EXERCISE -
What lines in the entries hold the string "chiamato"? List them.

Records contained in a dataset:
****

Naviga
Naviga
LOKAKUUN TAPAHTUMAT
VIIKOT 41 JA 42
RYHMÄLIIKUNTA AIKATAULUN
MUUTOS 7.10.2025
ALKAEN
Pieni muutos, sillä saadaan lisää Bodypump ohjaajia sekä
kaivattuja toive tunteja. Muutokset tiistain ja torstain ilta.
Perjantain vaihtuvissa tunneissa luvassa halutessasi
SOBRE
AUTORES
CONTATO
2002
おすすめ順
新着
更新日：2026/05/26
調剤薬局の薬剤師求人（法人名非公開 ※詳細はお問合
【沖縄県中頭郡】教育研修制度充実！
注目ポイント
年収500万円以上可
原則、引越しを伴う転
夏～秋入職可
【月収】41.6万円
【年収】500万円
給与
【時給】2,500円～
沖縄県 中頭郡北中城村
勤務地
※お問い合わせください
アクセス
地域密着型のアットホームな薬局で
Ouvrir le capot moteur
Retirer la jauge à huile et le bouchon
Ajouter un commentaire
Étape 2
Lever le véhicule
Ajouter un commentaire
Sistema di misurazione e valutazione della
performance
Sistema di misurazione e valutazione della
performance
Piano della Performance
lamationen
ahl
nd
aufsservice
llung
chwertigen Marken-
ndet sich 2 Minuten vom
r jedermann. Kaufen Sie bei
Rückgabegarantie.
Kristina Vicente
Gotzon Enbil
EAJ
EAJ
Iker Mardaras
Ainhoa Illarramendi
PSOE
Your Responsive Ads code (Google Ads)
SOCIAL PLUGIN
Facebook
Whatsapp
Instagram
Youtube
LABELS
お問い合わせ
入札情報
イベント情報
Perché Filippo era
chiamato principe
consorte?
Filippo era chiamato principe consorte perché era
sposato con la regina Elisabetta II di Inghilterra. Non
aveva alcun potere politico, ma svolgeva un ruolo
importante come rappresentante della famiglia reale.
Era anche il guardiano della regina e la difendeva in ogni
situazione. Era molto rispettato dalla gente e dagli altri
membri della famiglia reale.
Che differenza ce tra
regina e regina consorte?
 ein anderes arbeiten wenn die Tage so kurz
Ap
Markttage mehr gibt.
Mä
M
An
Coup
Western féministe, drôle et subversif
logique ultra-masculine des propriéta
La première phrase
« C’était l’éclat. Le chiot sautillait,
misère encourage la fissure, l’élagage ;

****

COMPLETED TASK -
chiamato principe
Filippo era chiamato principe consorte perché era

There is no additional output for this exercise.